#### AUFGABE:
Ändere im Text über Stellaris die Passage zwischen „Ich mag Strategiespiele“ und „Geschichte in Stellaris?“ einschließlich, indem du „Gamepad“ durch „Controller“ ersetzt. Gib die geänderte Passage wieder.

#### TEXTAUSZUG:

Ich mag Strategiespiele und das Genre Science-Fiction. 2016 veröffentlichte der Publisher Paradox Interactive Stellaris für den PC. Drei Jahre später erschien sogar das Grand-Strategy-Game für die Xbox One und PlayStation 4. Die Portierung auf Konsolen und die Steuerung mit dem Gamepad war ganz solide. Dennoch spielt sich diese Art von Spiel selbstverständlich mit Maus und Tastatur am besten. Über die Jahre erschienen immer mehr Dlc’s und der Umfang wurde zunehmend größer. Solch Strategiespiele benötigen mehr Einarbeitungszeit und damit ist auch die Testphase länger. Dennoch wollte ich irgendwann über meinen Schatten springen und mit meinem Volk in das Universum vordringen. Wie gut ist Stellaris im Jahre 2024 und wie groß ist die Einstiegshürde in das Genre?
Keine Geschichte in Stellaris?

#### INHALT DER DATENSÄTZE:
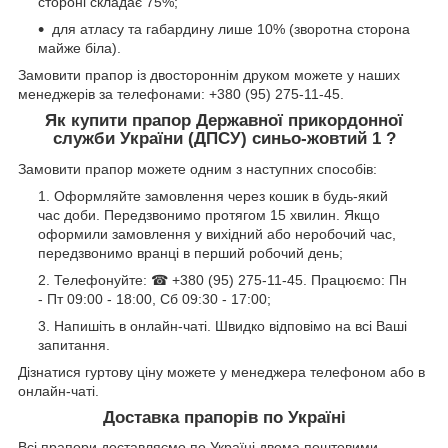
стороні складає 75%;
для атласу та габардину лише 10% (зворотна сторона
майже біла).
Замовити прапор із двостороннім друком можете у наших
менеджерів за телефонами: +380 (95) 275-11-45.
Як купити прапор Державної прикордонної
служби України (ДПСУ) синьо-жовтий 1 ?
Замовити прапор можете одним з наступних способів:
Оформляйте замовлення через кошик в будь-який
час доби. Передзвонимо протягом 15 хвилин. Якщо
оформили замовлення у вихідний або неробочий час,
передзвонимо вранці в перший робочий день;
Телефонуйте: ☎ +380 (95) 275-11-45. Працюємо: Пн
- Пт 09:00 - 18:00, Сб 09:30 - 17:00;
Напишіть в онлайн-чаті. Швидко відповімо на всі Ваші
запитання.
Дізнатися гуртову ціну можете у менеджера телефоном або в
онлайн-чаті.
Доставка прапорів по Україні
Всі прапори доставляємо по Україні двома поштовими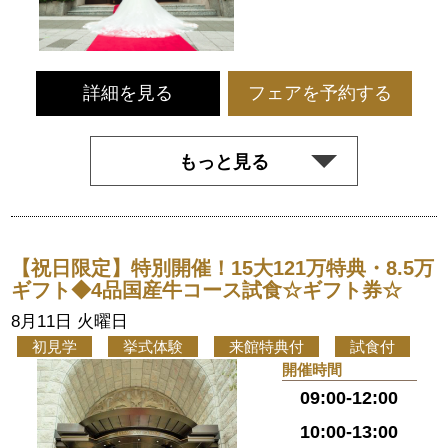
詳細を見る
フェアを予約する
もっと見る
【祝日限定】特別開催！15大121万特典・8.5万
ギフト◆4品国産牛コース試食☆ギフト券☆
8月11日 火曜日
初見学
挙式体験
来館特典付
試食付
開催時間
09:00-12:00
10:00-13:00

#### ERWARTETE AUSGABE:
Ich mag Strategiespiele und das Genre Science-Fiction. 2016 veröffentlichte der Publisher Paradox Interactive Stellaris für den PC. Drei Jahre später erschien sogar das Grand-Strategy-Game für die Xbox One und PlayStation 4. Die Portierung auf Konsolen und die Steuerung mit dem Controller war ganz solide. Dennoch spielt sich diese Art von Spiel selbstverständlich mit Maus und Tastatur am besten. Über die Jahre erschienen immer mehr Dlc’s und der Umfang wurde zunehmend größer. Solch Strategiespiele benötigen mehr Einarbeitungszeit und damit ist auch die Testphase länger. Dennoch wollte ich irgendwann über meinen Schatten springen und mit meinem Volk in das Universum vordringen. Wie gut ist Stellaris im Jahre 2024 und wie groß ist die Einstiegshürde in das Genre?
Keine Geschichte in Stellaris?